— begin —

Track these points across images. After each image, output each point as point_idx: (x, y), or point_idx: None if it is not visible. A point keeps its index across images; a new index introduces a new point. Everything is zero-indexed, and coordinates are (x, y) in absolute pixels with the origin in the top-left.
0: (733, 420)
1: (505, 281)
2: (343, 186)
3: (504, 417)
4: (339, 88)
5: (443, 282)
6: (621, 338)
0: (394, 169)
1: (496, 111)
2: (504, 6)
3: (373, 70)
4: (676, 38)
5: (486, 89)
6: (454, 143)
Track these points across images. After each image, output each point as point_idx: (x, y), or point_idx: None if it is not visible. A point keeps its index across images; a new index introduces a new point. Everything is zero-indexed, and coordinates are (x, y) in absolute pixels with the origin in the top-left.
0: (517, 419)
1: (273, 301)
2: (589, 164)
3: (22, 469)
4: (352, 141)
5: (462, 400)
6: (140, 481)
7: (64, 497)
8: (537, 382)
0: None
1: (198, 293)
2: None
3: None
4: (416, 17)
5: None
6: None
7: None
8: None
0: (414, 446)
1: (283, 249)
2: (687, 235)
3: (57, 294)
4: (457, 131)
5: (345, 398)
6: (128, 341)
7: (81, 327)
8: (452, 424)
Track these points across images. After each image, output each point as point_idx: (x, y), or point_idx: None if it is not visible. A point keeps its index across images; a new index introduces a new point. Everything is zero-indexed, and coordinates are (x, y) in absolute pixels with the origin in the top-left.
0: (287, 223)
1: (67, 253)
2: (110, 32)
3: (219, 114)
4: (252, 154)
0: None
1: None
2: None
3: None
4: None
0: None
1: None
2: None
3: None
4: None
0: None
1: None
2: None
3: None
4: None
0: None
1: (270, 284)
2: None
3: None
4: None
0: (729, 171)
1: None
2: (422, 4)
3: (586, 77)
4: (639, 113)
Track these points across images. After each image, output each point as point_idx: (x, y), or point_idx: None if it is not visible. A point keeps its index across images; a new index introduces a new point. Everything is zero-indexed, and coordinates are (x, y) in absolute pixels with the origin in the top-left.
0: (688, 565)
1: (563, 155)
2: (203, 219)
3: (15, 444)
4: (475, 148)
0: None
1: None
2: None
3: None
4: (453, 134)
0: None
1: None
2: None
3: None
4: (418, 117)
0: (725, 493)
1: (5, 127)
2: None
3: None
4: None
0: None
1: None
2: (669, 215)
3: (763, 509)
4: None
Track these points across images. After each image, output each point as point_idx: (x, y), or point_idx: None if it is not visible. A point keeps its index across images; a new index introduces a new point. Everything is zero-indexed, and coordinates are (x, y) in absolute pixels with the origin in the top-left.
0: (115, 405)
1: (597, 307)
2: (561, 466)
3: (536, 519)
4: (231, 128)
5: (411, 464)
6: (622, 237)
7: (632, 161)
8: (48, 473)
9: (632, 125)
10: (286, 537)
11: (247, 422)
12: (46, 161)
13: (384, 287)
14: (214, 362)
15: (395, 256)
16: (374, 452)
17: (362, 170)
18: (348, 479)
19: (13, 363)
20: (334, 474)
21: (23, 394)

— end —

__Exercise description__.
Copy the rows from the start up to and including the line with "4: (639, 113)", changing "visible" to "in view" and leaving everything else as it is.

__Finished exercise__.
Track these points across images. After each image, output each point as point_idx: (x, y), or point_idx: None if it is not in view. A point keeps its index across images; a new index introduces a new point. Everything is zero-indexed, and coordinates are (x, y) in absolute pixels with the origin in the top-left.
0: (733, 420)
1: (505, 281)
2: (343, 186)
3: (504, 417)
4: (339, 88)
5: (443, 282)
6: (621, 338)
0: (394, 169)
1: (496, 111)
2: (504, 6)
3: (373, 70)
4: (676, 38)
5: (486, 89)
6: (454, 143)
Track these points across images. After each image, output each point as point_idx: (x, y), or point_idx: None if it is not in view. A point keeps its index across images; a new index introduces a new point. Everything is zero-indexed, and coordinates are (x, y) in absolute pixels with the origin in the top-left.
0: (517, 419)
1: (273, 301)
2: (589, 164)
3: (22, 469)
4: (352, 141)
5: (462, 400)
6: (140, 481)
7: (64, 497)
8: (537, 382)
0: None
1: (198, 293)
2: None
3: None
4: (416, 17)
5: None
6: None
7: None
8: None
0: (414, 446)
1: (283, 249)
2: (687, 235)
3: (57, 294)
4: (457, 131)
5: (345, 398)
6: (128, 341)
7: (81, 327)
8: (452, 424)
Track these points across images. After each image, output each point as point_idx: (x, y), or point_idx: None if it is not in view. A point keeps its index across images; a new index introduces a new point. Everything is zero-indexed, and coordinates are (x, y) in absolute pixels with the origin in the top-left.
0: (287, 223)
1: (67, 253)
2: (110, 32)
3: (219, 114)
4: (252, 154)
0: None
1: None
2: None
3: None
4: None
0: None
1: None
2: None
3: None
4: None
0: None
1: None
2: None
3: None
4: None
0: None
1: (270, 284)
2: None
3: None
4: None
0: (729, 171)
1: None
2: (422, 4)
3: (586, 77)
4: (639, 113)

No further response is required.